もっとメロディアスな音楽が流れるかと思いきや、きちんと学園規則に従って、授業の邪魔にならない無機質な音に設定しているらしい。
着信に出ると、なんと相手は、蒼空学園で虹色のかたつむりを調べているはずの弁天屋 菊だった。
うしろからは同じく、文献を一緒にひも解いているはずの赤嶺 霜月とアイリス・零式の声も聞こえる。
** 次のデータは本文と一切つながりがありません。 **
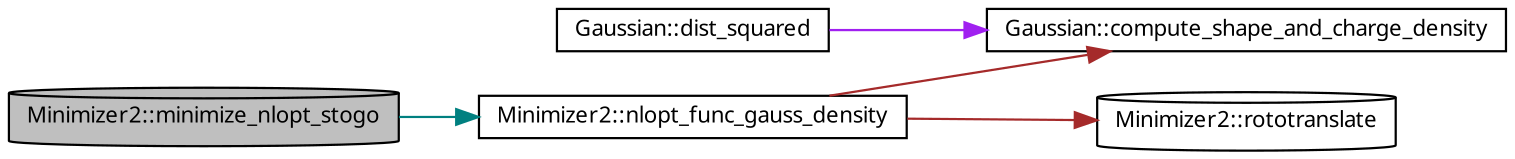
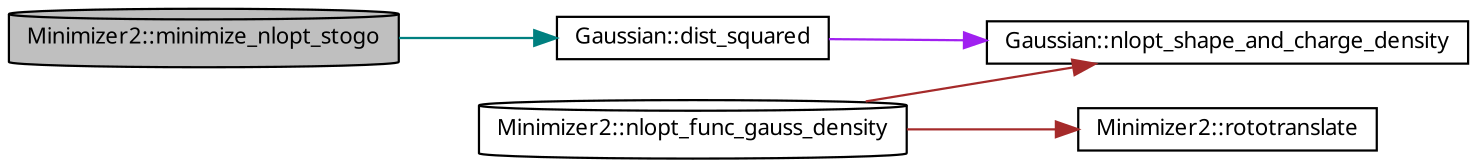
  digraph {
    fontname="Noto Sans"
    rankdir=LR
    node [color=black fillcolor=white fontname="Noto Sans" fontsize=10 shape=box style=filled]
    edge [color=brown fontname="Noto Sans" fontsize=10 labelfontname=FreeSans labelfontsize=10 style=solid]
    n1 [fillcolor=grey75 fontcolor=black height=0.2 label="Minimizer2::minimize_nlopt_stogo" shape=cylinder width=0.4]
-   n2 [height=0.2 label="Minimizer2::nlopt_func_gauss_density" width=0.4]
-   n3 [height=0.2 label="Gaussian::compute_shape_and_charge_density" width=0.4]
-   n4 [height=0.2 label="Minimizer2::rototranslate" shape=cylinder width=0.4]
+   n2 [height=0.2 label="Minimizer2::nlopt_func_gauss_density" shape=cylinder width=0.4]
+   n3 [height=0.2 label="Gaussian::nlopt_shape_and_charge_density" width=0.4]
+   n4 [height=0.2 label="Minimizer2::rototranslate" width=0.4]
    n5 [height=0.2 label="Gaussian::dist_squared" width=0.4]
-   n1 -> n2 [color=teal]
+   n1 -> n5 [color=teal]
    n2 -> n3
    n2 -> n4
    n5 -> n3 [color=purple]
  }
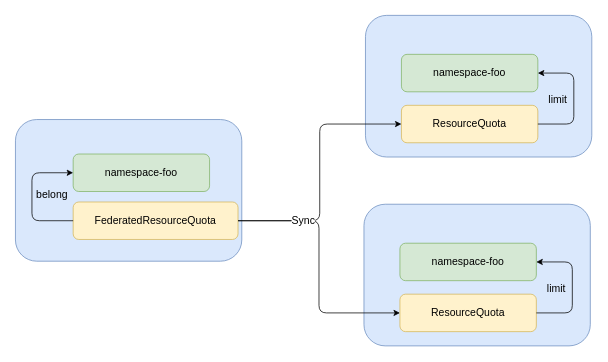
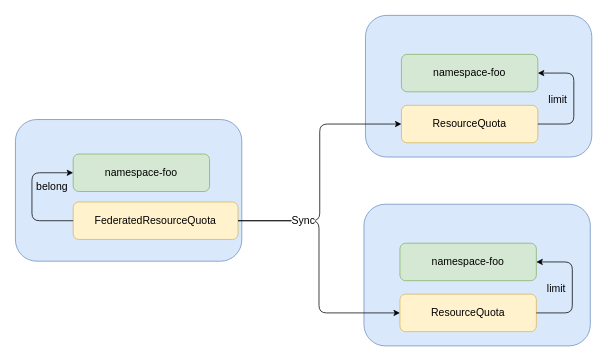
  <mxCell id="0" />
  <mxCell id="1" parent="0" />
  <mxCell id="2" value="" style="rounded=1;whiteSpace=wrap;html=1;fillColor=#dae8fc;strokeColor=#6c8ebf;" vertex="1" parent="1"><mxGeometry x="20" y="159" width="302" height="189" as="geometry" /></mxCell>
  <mxCell id="3" value="&lt;font style=&quot;font-size: 14px&quot;&gt;namespace-foo&lt;/font&gt;" style="rounded=1;whiteSpace=wrap;html=1;fillColor=#d5e8d4;strokeColor=#82b366;" vertex="1" parent="1"><mxGeometry x="97" y="205" width="182" height="50" as="geometry" /></mxCell>
  <mxCell id="4" value="&lt;font style=&quot;font-size: 14px&quot;&gt;FederatedResourceQuota&lt;/font&gt;" style="rounded=1;whiteSpace=wrap;html=1;fillColor=#fff2cc;strokeColor=#d6b656;" vertex="1" parent="1"><mxGeometry x="97" y="269" width="220" height="50" as="geometry" /></mxCell>
  <mxCell id="5" value="" style="edgeStyle=elbowEdgeStyle;elbow=horizontal;endArrow=classic;html=1;entryX=0;entryY=0.5;entryDx=0;entryDy=0;exitX=0;exitY=0.5;exitDx=0;exitDy=0;" edge="1" parent="1" source="4" target="3"><mxGeometry width="50" height="50" relative="1" as="geometry"><mxPoint x="20" y="284" as="sourcePoint" /><mxPoint x="70" y="234" as="targetPoint" /><Array as="points"><mxPoint x="42" y="261" /></Array></mxGeometry></mxCell>
- <mxCell id="6" value="&lt;font style=&quot;font-size: 14px&quot;&gt;belong&lt;/font&gt;" style="text;html=1;strokeColor=none;fillColor=none;align=center;verticalAlign=middle;whiteSpace=wrap;rounded=0;" vertex="1" parent="1"><mxGeometry x="49" y="249" width="40" height="20" as="geometry" /></mxCell>
+ <mxCell id="6" value="&lt;font style=&quot;font-size: 14px&quot;&gt;belong&lt;/font&gt;" style="text;html=1;strokeColor=none;fillColor=none;align=center;verticalAlign=middle;whiteSpace=wrap;rounded=0;" vertex="1" parent="1"><mxGeometry x="49" y="239" width="40" height="20" as="geometry" /></mxCell>
  <mxCell id="7" style="edgeStyle=none;rounded=0;orthogonalLoop=1;jettySize=auto;html=1;exitX=0.5;exitY=1;exitDx=0;exitDy=0;" edge="1" parent="1" source="6" target="6"><mxGeometry relative="1" as="geometry" /></mxCell>
  <mxCell id="8" value="" style="rounded=1;whiteSpace=wrap;html=1;fillColor=#dae8fc;strokeColor=#6c8ebf;" vertex="1" parent="1"><mxGeometry x="487" y="20" width="302" height="189" as="geometry" /></mxCell>
  <mxCell id="9" value="&lt;font style=&quot;font-size: 14px&quot;&gt;namespace-foo&lt;/font&gt;" style="rounded=1;whiteSpace=wrap;html=1;fillColor=#d5e8d4;strokeColor=#82b366;" vertex="1" parent="1"><mxGeometry x="535" y="72" width="182" height="50" as="geometry" /></mxCell>
  <mxCell id="10" value="&lt;font style=&quot;font-size: 14px&quot;&gt;ResourceQuota&lt;/font&gt;" style="rounded=1;whiteSpace=wrap;html=1;fillColor=#fff2cc;strokeColor=#d6b656;" vertex="1" parent="1"><mxGeometry x="535" y="140" width="182" height="50" as="geometry" /></mxCell>
  <mxCell id="11" style="edgeStyle=none;rounded=0;orthogonalLoop=1;jettySize=auto;html=1;exitX=0.5;exitY=1;exitDx=0;exitDy=0;" edge="1" parent="1"><mxGeometry relative="1" as="geometry"><mxPoint x="550" y="136" as="sourcePoint" /><mxPoint x="550" y="136" as="targetPoint" /></mxGeometry></mxCell>
  <mxCell id="12" value="" style="edgeStyle=elbowEdgeStyle;elbow=horizontal;endArrow=classic;html=1;exitX=1;exitY=0.5;exitDx=0;exitDy=0;entryX=1;entryY=0.5;entryDx=0;entryDy=0;" edge="1" parent="1" source="10" target="9"><mxGeometry width="50" height="50" relative="1" as="geometry"><mxPoint x="877" y="125" as="sourcePoint" /><mxPoint x="927" y="75" as="targetPoint" /><Array as="points"><mxPoint x="765" y="133" /></Array></mxGeometry></mxCell>
  <mxCell id="13" value="&lt;font style=&quot;font-size: 14px&quot;&gt;limit&lt;/font&gt;" style="text;html=1;strokeColor=none;fillColor=none;align=center;verticalAlign=middle;whiteSpace=wrap;rounded=0;" vertex="1" parent="1"><mxGeometry x="724" y="122" width="40" height="20" as="geometry" /></mxCell>
  <mxCell id="14" value="" style="rounded=1;whiteSpace=wrap;html=1;fillColor=#dae8fc;strokeColor=#6c8ebf;" vertex="1" parent="1"><mxGeometry x="485" y="272" width="302" height="189" as="geometry" /></mxCell>
  <mxCell id="15" value="&lt;font style=&quot;font-size: 14px&quot;&gt;namespace-foo&lt;/font&gt;" style="rounded=1;whiteSpace=wrap;html=1;fillColor=#d5e8d4;strokeColor=#82b366;" vertex="1" parent="1"><mxGeometry x="533" y="324" width="182" height="50" as="geometry" /></mxCell>
  <mxCell id="16" value="&lt;font style=&quot;font-size: 14px&quot;&gt;ResourceQuota&lt;/font&gt;" style="rounded=1;whiteSpace=wrap;html=1;fillColor=#fff2cc;strokeColor=#d6b656;" vertex="1" parent="1"><mxGeometry x="533" y="392" width="182" height="50" as="geometry" /></mxCell>
  <mxCell id="17" style="edgeStyle=none;rounded=0;orthogonalLoop=1;jettySize=auto;html=1;exitX=0.5;exitY=1;exitDx=0;exitDy=0;" edge="1" parent="1"><mxGeometry relative="1" as="geometry"><mxPoint x="548" y="388" as="sourcePoint" /><mxPoint x="548" y="388" as="targetPoint" /></mxGeometry></mxCell>
  <mxCell id="18" value="" style="edgeStyle=elbowEdgeStyle;elbow=horizontal;endArrow=classic;html=1;exitX=1;exitY=0.5;exitDx=0;exitDy=0;entryX=1;entryY=0.5;entryDx=0;entryDy=0;" edge="1" parent="1" source="16" target="15"><mxGeometry width="50" height="50" relative="1" as="geometry"><mxPoint x="875" y="377" as="sourcePoint" /><mxPoint x="925" y="327" as="targetPoint" /><Array as="points"><mxPoint x="763" y="385" /></Array></mxGeometry></mxCell>
  <mxCell id="19" value="&lt;font style=&quot;font-size: 14px&quot;&gt;limit&lt;/font&gt;" style="text;html=1;strokeColor=none;fillColor=none;align=center;verticalAlign=middle;whiteSpace=wrap;rounded=0;" vertex="1" parent="1"><mxGeometry x="722" y="374" width="40" height="20" as="geometry" /></mxCell>
  <mxCell id="20" value="" style="edgeStyle=elbowEdgeStyle;elbow=horizontal;endArrow=classic;html=1;exitX=1;exitY=0.5;exitDx=0;exitDy=0;entryX=0;entryY=0.5;entryDx=0;entryDy=0;" edge="1" parent="1" source="4" target="10"><mxGeometry width="50" height="50" relative="1" as="geometry"><mxPoint x="367" y="303" as="sourcePoint" /><mxPoint x="417" y="253" as="targetPoint" /></mxGeometry></mxCell>
  <mxCell id="21" value="" style="edgeStyle=elbowEdgeStyle;elbow=horizontal;endArrow=classic;html=1;exitX=1;exitY=0.5;exitDx=0;exitDy=0;entryX=0;entryY=0.5;entryDx=0;entryDy=0;" edge="1" parent="1" source="4" target="16"><mxGeometry width="50" height="50" relative="1" as="geometry"><mxPoint x="311" y="398" as="sourcePoint" /><mxPoint x="361" y="348" as="targetPoint" /></mxGeometry></mxCell>
  <mxCell id="22" value="&lt;font style=&quot;font-size: 14px&quot;&gt;Sync&lt;/font&gt;" style="edgeLabel;html=1;align=center;verticalAlign=middle;resizable=0;points=[];" vertex="1" connectable="0" parent="21"><mxGeometry x="-0.491" y="1" relative="1" as="geometry"><mxPoint as="offset" /></mxGeometry></mxCell>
「お疲れ様です、菊さま。あの、どのようなご用件でしょうか?」
<学園の電話からごめんよ。虹色のかたつむりについて、無視できない情報が入ったから伝える>
緊急の通達だったが、虹色のかたつむり探索組との連絡方法が個人の携帯電話への通話でしか叶わなかったため、
このような会話に至ったのだという。
菊の言葉を聞いた綾乃とセシルの表情が、どんどん驚愕に染まって行く。
<虹色のかたつむりをさつきが見た背景には、精霊――しかも子供の――が関わっているかもしれないんだよ>
――他の連中に、このことを伝えてくれ。
菊に頼まれ、セシルは携帯を握ったまま、猛然と体制を変えて走りだした。
そのあとにワンテンポ遅れて走りだ綾乃は、何が何だかわからぬまま、久しぶりの猛ダッシュに息を切らせるのだった。